I turned to my husband. I noticed his eyes were red and swollen. Had he been crying? 

‘Are you all right?’ I asked him.

He broke down into tears. Big tears, like a child. ‘I’m all right,’ I said quickly to lessen his worry. But he continued sobbing. The last I saw him cry was when my father-in-law had passed away.

‘I’m sorry, I’m so sorry,’ he said in between his sobs.

Why is he sorry?

‘I don’t want you to ever leave me,’ he cried. ‘I can’t live without you. I can’t even imagine a life without you. I had promised you a great life when I married you, but I didn’t keep that promise, did I? I never made you feel special.’

‘You made me feel special so many times,’ I interjected. ‘You gave me the two most adorable children. Remember when you tried to build us a tree house? You made us feel special then. And that cotton candy fiasco! How we laughed till our stomachs hurt! And oh, that one time when you bought me all my favourite Mills and Boon for our home library, even though I was ashamed to display them. I used to say – An English professor shouldn’t be reading-’  

‘Mediocre romance novels,’ he finished my sentence. 

I smiled. Yesterday afternoon, I couldn’t think of a single good moment in our marriage, and today I surprised myself by recalling hundreds of them.
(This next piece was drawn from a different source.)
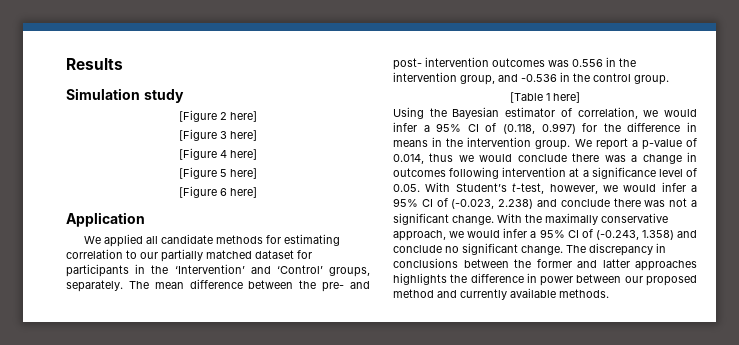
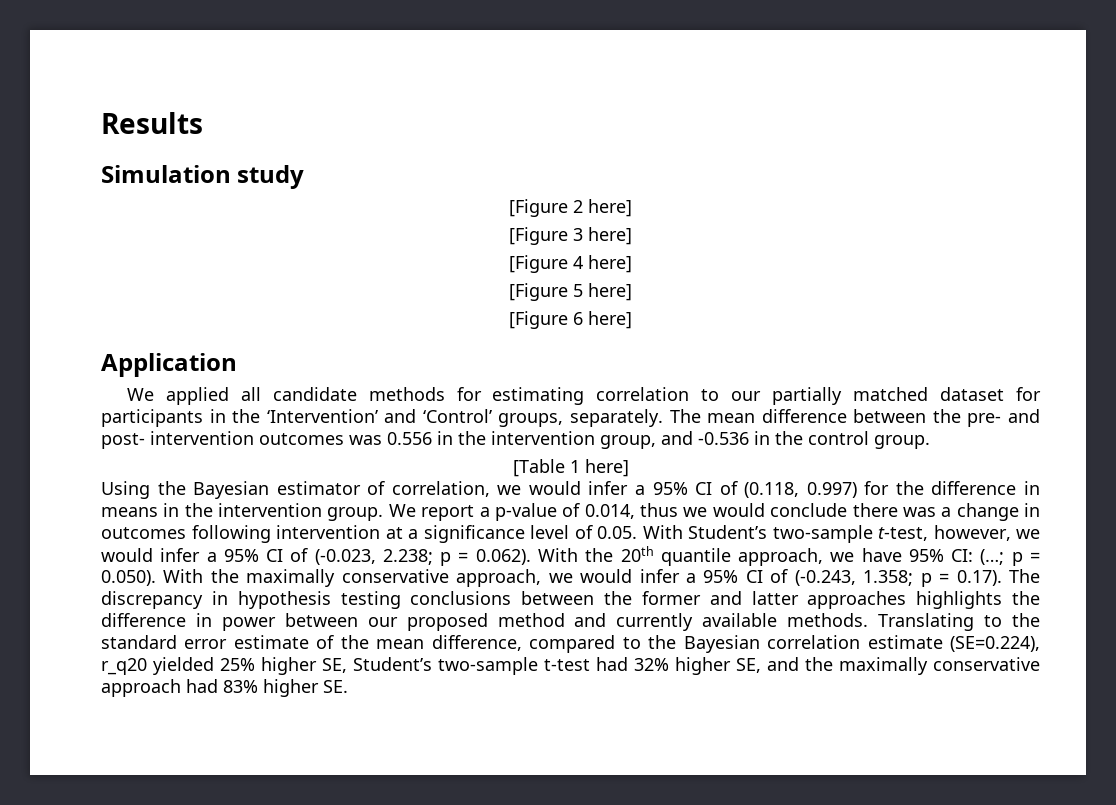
(507, 187) none -> [772,525,873,543] two-sample
[498,198,697,209] [393,213,494,225] 2.238) and conclude there was not a significant change. -> [382,546,1040,566] [101,570,156,586] 2.238; p = 0.062). With the 20th quantile approach, we have 95% CI: (…; p = 0.050).
[641,230,697,240] [393,243,563,255] 1.358) and conclude no significant change. -> [863,570,1002,587] 1.358; p = 0.17).
(666, 248) none -> [237,591,401,609] hypothesis testing
(609, 293) none -> [878,613,1040,631] [101,635,1040,653] [101,657,1040,675] [101,679,348,697] Translating to the standard error estimate of the mean difference, compared to the Bayesian correlation estimate (SE=0.224), r_q20 yielded 25% higher SE, Student’s two-sample t-test had 32% higher SE, and the maximally conservative approach had 83% higher SE.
My husband smiled and wiped his tears. ‘Lekha, I want us to try again. I know it’s silly to say that now after 40 years of marriage. But I want to deliver on the promise I made to you. Let’s start from where we left off. Let’s go on that honeymoon.’ What? ‘I mean, I know there is a lockdown right now and we can’t, but when things get better, I want to take you on that honeymoon. Would you like that?’

‘Yes,’ I said in a wobbly voice, my vision clouded with tears. ‘I had been waiting for it for 40 years.’

Why the title ‘ruby’?

Well, the story was about renewing a wedding promise, so I wanted to name it something similar to red – the colour of love, the colour of Indian weddings, the colour of the bridal saree, the colour of the bindi the married women wear…

The celebration of 40 year anniversary is called Ruby Jubilee, and so ruby seemed perfect!